ERP preditivo, a próxima onda na evolução do software

O software de gestão começa a absorver a demanda por business intelligence e software de planejamento

Imagine um ambiente com todos os dispositivos conectados à internet. E mais: que, integrados, esses equipamentos possam interpretar suas preferências com base no passado e recomendar produtos ou marcas similares às suas escolhas ou próximas ao seu inventário de compras. Se você comprou leite, o sistema pode lhe sugerir a mesma marca ou tentar substitui-la caso não tenha o produto em estoque.

Esse é o princípio que está sendo adotado pelo varejo inteligente, como o aplicado pela Amazon, Wal-Mart, Targer, Indigo, Barnes and Nobel, entre outros. Quase todos os e-commerces sugerem produtos adicionais à compra na parte inferior da página. Você já deve ter notado “Clientes que compraram este produto também compraram este produto…” e várias sugestões são feitas.

A oferta cruzada de produtos é um intrincado conjunto de processos de negócio, capacidades de software, e de agregação de dados e web design.

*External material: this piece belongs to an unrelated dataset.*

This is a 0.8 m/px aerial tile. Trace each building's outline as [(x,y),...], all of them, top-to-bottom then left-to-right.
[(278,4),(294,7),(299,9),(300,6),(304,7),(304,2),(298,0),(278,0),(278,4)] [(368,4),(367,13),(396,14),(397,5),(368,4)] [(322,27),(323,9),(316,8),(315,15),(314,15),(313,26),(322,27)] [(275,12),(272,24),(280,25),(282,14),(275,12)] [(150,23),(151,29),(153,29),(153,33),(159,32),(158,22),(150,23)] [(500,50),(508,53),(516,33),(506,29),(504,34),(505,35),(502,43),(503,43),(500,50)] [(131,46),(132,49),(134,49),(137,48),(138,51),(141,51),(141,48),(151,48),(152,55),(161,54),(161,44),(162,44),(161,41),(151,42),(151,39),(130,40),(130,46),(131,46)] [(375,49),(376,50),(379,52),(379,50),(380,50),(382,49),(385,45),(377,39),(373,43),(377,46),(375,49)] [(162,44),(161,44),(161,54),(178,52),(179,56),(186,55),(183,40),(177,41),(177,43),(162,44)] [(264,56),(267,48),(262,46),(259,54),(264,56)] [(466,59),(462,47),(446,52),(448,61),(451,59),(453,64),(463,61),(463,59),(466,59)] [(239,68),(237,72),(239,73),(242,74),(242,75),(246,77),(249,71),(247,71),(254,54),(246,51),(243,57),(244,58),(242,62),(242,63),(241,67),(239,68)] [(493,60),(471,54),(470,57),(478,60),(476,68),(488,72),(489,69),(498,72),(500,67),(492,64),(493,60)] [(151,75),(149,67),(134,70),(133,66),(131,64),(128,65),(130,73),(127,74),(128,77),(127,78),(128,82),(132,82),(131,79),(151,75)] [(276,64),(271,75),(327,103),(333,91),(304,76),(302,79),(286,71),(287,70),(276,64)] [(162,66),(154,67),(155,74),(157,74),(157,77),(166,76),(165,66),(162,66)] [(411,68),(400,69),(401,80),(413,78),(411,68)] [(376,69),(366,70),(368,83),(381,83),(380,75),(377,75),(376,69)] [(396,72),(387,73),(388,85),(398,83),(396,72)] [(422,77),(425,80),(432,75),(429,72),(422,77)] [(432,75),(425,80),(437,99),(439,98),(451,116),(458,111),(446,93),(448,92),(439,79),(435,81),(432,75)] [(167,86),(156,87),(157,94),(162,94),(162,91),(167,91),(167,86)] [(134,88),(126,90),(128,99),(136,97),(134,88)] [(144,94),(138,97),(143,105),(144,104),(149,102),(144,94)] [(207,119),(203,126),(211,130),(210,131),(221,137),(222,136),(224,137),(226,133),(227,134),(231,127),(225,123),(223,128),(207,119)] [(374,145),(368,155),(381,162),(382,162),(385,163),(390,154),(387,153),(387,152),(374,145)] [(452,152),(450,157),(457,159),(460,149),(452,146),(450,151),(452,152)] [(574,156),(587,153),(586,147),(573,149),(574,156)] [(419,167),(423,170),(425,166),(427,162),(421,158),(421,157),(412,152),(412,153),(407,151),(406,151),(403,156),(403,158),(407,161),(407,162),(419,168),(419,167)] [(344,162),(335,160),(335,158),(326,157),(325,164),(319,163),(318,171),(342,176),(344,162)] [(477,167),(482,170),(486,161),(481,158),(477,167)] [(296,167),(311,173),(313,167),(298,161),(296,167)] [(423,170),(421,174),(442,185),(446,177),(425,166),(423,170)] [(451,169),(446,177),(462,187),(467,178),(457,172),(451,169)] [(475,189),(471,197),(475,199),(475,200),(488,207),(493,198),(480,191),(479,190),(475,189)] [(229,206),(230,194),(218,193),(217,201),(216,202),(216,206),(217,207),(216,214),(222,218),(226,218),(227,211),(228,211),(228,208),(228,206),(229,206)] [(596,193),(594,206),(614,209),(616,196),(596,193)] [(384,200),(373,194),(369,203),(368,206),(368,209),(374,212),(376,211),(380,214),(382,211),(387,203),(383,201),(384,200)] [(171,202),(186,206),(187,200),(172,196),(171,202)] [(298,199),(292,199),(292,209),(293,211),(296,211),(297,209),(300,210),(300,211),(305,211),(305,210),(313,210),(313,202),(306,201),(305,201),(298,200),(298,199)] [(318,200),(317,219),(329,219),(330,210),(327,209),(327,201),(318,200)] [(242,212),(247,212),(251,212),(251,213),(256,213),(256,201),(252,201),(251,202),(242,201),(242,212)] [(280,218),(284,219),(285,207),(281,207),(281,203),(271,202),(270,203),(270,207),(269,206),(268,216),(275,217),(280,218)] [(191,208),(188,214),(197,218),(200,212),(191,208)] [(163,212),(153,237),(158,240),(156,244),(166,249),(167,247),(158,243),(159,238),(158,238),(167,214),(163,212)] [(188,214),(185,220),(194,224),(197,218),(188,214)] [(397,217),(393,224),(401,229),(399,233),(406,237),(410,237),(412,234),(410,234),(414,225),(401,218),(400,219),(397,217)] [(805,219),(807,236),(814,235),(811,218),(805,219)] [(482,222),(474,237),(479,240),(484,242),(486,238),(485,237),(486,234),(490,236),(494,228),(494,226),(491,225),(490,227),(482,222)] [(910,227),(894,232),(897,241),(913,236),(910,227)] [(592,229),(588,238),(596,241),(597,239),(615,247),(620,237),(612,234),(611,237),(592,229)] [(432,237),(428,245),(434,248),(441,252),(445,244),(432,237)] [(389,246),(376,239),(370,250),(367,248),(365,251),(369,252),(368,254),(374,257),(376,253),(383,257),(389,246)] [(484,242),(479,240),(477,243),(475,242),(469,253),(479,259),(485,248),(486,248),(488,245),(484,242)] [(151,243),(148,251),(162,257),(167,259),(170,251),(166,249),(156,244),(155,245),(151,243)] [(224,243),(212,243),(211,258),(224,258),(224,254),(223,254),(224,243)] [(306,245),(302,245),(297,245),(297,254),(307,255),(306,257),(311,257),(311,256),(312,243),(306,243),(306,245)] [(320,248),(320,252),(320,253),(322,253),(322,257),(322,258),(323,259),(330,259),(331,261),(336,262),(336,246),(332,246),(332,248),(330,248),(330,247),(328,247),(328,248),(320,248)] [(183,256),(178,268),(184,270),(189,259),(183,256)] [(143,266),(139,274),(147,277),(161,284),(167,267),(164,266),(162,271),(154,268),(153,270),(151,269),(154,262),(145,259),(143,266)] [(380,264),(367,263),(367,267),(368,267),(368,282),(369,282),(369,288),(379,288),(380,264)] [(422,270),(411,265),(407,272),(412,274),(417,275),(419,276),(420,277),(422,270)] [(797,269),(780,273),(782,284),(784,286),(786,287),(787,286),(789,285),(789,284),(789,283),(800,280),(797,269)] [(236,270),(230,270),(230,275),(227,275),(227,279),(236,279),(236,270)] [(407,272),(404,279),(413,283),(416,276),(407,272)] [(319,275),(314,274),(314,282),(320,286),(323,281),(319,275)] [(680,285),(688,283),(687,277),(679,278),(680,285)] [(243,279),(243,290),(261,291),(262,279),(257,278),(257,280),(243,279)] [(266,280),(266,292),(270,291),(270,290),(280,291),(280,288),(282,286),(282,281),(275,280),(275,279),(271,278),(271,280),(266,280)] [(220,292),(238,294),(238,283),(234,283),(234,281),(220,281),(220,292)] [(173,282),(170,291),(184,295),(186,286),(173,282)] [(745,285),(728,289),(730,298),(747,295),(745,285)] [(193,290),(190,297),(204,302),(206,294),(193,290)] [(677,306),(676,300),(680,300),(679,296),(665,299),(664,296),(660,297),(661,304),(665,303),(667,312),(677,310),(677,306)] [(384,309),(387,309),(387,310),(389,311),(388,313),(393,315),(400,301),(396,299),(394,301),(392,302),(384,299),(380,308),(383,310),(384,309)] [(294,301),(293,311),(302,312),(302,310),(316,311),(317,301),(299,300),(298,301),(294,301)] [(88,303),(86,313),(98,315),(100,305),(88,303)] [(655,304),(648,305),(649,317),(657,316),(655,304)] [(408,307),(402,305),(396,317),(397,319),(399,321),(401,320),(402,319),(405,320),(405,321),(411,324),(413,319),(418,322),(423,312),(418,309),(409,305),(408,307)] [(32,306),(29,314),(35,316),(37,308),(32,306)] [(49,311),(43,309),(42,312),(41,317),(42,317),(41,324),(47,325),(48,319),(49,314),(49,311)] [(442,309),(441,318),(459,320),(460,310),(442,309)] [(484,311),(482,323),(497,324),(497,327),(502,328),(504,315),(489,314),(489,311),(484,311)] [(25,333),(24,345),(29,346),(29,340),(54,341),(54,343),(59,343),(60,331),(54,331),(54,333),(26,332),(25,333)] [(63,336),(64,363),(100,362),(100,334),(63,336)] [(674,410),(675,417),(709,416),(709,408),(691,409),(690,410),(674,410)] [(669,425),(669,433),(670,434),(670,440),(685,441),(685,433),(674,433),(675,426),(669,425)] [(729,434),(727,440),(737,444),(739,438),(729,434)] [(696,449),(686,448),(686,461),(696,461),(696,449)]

Um conjunto de recursos batizado de BI preditivo, segundo a consultoria Eval-Source.

Isso mostra que o ambiente de TI corporativo está próximo a quebrar mais um paradigma, passando a uma nova fase de maturidade dos software de business intelligence, o o Business Performance Management que, segundo a consultoria, traduz esta evolução ao indicar que o próximo passo depende apenas de uma alimentação correta dos aplicativos. São “sistemas inteligentes” que “aprendem” com o passado para prever o futuro. O ambiente pode ser comparado aos software de inteligência artificial, onde se aprende com a repetição e com o desempenho do passado.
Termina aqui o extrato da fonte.